#### Aim of the task:
Each line of the records is to be copied verbatim.

#### Source material:

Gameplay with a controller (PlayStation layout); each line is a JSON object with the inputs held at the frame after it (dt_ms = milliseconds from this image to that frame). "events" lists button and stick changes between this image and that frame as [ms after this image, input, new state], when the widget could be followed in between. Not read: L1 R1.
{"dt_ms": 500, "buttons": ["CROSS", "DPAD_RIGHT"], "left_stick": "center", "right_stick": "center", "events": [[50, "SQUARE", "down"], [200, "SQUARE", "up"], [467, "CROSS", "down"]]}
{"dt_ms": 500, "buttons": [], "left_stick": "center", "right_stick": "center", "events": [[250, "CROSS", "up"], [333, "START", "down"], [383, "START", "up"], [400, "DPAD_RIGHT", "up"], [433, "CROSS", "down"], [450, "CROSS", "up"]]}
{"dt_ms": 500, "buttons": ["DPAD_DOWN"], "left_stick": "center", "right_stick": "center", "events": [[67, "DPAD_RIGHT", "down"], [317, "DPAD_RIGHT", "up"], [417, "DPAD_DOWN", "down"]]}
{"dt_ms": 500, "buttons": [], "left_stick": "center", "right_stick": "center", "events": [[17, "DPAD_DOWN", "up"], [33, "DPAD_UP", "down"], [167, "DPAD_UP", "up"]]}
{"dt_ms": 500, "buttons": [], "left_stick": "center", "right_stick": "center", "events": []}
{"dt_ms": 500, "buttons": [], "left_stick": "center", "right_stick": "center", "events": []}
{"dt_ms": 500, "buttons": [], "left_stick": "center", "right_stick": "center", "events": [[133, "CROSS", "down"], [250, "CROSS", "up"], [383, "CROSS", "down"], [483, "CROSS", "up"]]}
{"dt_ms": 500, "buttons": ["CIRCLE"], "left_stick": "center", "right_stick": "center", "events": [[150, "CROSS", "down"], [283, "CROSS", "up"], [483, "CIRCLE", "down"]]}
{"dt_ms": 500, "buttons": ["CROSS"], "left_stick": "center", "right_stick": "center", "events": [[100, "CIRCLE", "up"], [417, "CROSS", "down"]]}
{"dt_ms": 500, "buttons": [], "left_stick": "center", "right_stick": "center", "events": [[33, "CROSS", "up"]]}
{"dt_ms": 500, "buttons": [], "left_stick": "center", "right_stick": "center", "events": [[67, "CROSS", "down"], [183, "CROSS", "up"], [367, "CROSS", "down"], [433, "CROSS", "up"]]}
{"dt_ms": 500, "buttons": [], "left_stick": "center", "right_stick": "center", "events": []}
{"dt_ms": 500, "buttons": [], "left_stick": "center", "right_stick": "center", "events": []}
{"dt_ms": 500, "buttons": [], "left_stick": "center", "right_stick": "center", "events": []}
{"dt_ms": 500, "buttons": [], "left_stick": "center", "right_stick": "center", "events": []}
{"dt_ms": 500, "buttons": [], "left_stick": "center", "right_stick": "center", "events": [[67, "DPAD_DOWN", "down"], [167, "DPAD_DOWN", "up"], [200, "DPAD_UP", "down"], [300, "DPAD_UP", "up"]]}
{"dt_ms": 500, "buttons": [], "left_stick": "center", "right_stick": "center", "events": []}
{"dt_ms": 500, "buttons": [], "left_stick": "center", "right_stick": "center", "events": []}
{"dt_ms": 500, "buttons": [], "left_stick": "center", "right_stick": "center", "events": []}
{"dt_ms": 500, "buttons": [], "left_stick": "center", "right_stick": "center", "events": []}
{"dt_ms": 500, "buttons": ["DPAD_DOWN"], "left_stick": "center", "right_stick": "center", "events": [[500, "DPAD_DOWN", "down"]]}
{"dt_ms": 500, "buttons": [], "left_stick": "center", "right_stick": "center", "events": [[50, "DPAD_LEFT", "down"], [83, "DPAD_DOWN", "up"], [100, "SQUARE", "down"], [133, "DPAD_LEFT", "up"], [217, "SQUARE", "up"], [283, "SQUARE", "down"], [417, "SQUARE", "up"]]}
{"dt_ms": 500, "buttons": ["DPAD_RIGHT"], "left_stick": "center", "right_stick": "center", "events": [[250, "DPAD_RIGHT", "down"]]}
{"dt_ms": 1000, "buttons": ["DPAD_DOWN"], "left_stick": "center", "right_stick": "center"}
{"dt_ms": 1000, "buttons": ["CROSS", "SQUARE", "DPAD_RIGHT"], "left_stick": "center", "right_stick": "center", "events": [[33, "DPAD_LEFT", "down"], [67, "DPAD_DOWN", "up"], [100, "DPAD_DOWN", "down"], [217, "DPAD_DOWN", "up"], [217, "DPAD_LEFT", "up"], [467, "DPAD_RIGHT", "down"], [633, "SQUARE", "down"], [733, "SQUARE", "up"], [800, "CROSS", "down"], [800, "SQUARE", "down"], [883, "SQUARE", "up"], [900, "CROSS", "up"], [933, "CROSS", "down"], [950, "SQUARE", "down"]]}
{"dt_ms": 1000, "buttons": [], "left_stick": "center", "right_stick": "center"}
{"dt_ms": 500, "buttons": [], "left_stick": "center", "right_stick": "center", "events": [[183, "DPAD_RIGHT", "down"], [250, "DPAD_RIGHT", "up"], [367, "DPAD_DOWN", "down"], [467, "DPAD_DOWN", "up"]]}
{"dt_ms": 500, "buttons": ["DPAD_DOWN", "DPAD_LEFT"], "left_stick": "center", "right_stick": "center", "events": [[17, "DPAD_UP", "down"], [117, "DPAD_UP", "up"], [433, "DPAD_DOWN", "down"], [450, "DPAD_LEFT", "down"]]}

#### Answer for this exercise:
Gameplay with a controller (PlayStation layout); each line is a JSON object with the inputs held at the frame after it (dt_ms = milliseconds from this image to that frame). "events" lists button and stick changes between this image and that frame as [ms after this image, input, new state], when the widget could be followed in between. Not read: L1 R1.
{"dt_ms": 500, "buttons": ["CROSS", "DPAD_RIGHT"], "left_stick": "center", "right_stick": "center", "events": [[50, "SQUARE", "down"], [200, "SQUARE", "up"], [467, "CROSS", "down"]]}
{"dt_ms": 500, "buttons": [], "left_stick": "center", "right_stick": "center", "events": [[250, "CROSS", "up"], [333, "START", "down"], [383, "START", "up"], [400, "DPAD_RIGHT", "up"], [433, "CROSS", "down"], [450, "CROSS", "up"]]}
{"dt_ms": 500, "buttons": ["DPAD_DOWN"], "left_stick": "center", "right_stick": "center", "events": [[67, "DPAD_RIGHT", "down"], [317, "DPAD_RIGHT", "up"], [417, "DPAD_DOWN", "down"]]}
{"dt_ms": 500, "buttons": [], "left_stick": "center", "right_stick": "center", "events": [[17, "DPAD_DOWN", "up"], [33, "DPAD_UP", "down"], [167, "DPAD_UP", "up"]]}
{"dt_ms": 500, "buttons": [], "left_stick": "center", "right_stick": "center", "events": []}
{"dt_ms": 500, "buttons": [], "left_stick": "center", "right_stick": "center", "events": []}
{"dt_ms": 500, "buttons": [], "left_stick": "center", "right_stick": "center", "events": [[133, "CROSS", "down"], [250, "CROSS", "up"], [383, "CROSS", "down"], [483, "CROSS", "up"]]}
{"dt_ms": 500, "buttons": ["CIRCLE"], "left_stick": "center", "right_stick": "center", "events": [[150, "CROSS", "down"], [283, "CROSS", "up"], [483, "CIRCLE", "down"]]}
{"dt_ms": 500, "buttons": ["CROSS"], "left_stick": "center", "right_stick": "center", "events": [[100, "CIRCLE", "up"], [417, "CROSS", "down"]]}
{"dt_ms": 500, "buttons": [], "left_stick": "center", "right_stick": "center", "events": [[33, "CROSS", "up"]]}
{"dt_ms": 500, "buttons": [], "left_stick": "center", "right_stick": "center", "events": [[67, "CROSS", "down"], [183, "CROSS", "up"], [367, "CROSS", "down"], [433, "CROSS", "up"]]}
{"dt_ms": 500, "buttons": [], "left_stick": "center", "right_stick": "center", "events": []}
{"dt_ms": 500, "buttons": [], "left_stick": "center", "right_stick": "center", "events": []}
{"dt_ms": 500, "buttons": [], "left_stick": "center", "right_stick": "center", "events": []}
{"dt_ms": 500, "buttons": [], "left_stick": "center", "right_stick": "center", "events": []}
{"dt_ms": 500, "buttons": [], "left_stick": "center", "right_stick": "center", "events": [[67, "DPAD_DOWN", "down"], [167, "DPAD_DOWN", "up"], [200, "DPAD_UP", "down"], [300, "DPAD_UP", "up"]]}
{"dt_ms": 500, "buttons": [], "left_stick": "center", "right_stick": "center", "events": []}
{"dt_ms": 500, "buttons": [], "left_stick": "center", "right_stick": "center", "events": []}
{"dt_ms": 500, "buttons": [], "left_stick": "center", "right_stick": "center", "events": []}
{"dt_ms": 500, "buttons": [], "left_stick": "center", "right_stick": "center", "events": []}
{"dt_ms": 500, "buttons": ["DPAD_DOWN"], "left_stick": "center", "right_stick": "center", "events": [[500, "DPAD_DOWN", "down"]]}
{"dt_ms": 500, "buttons": [], "left_stick": "center", "right_stick": "center", "events": [[50, "DPAD_LEFT", "down"], [83, "DPAD_DOWN", "up"], [100, "SQUARE", "down"], [133, "DPAD_LEFT", "up"], [217, "SQUARE", "up"], [283, "SQUARE", "down"], [417, "SQUARE", "up"]]}
{"dt_ms": 500, "buttons": ["DPAD_RIGHT"], "left_stick": "center", "right_stick": "center", "events": [[250, "DPAD_RIGHT", "down"]]}
{"dt_ms": 1000, "buttons": ["DPAD_DOWN"], "left_stick": "center", "right_stick": "center"}
{"dt_ms": 1000, "buttons": ["CROSS", "SQUARE", "DPAD_RIGHT"], "left_stick": "center", "right_stick": "center", "events": [[33, "DPAD_LEFT", "down"], [67, "DPAD_DOWN", "up"], [100, "DPAD_DOWN", "down"], [217, "DPAD_DOWN", "up"], [217, "DPAD_LEFT", "up"], [467, "DPAD_RIGHT", "down"], [633, "SQUARE", "down"], [733, "SQUARE", "up"], [800, "CROSS", "down"], [800, "SQUARE", "down"], [883, "SQUARE", "up"], [900, "CROSS", "up"], [933, "CROSS", "down"], [950, "SQUARE", "down"]]}
{"dt_ms": 1000, "buttons": [], "left_stick": "center", "right_stick": "center"}
{"dt_ms": 500, "buttons": [], "left_stick": "center", "right_stick": "center", "events": [[183, "DPAD_RIGHT", "down"], [250, "DPAD_RIGHT", "up"], [367, "DPAD_DOWN", "down"], [467, "DPAD_DOWN", "up"]]}
{"dt_ms": 500, "buttons": ["DPAD_DOWN", "DPAD_LEFT"], "left_stick": "center", "right_stick": "center", "events": [[17, "DPAD_UP", "down"], [117, "DPAD_UP", "up"], [433, "DPAD_DOWN", "down"], [450, "DPAD_LEFT", "down"]]}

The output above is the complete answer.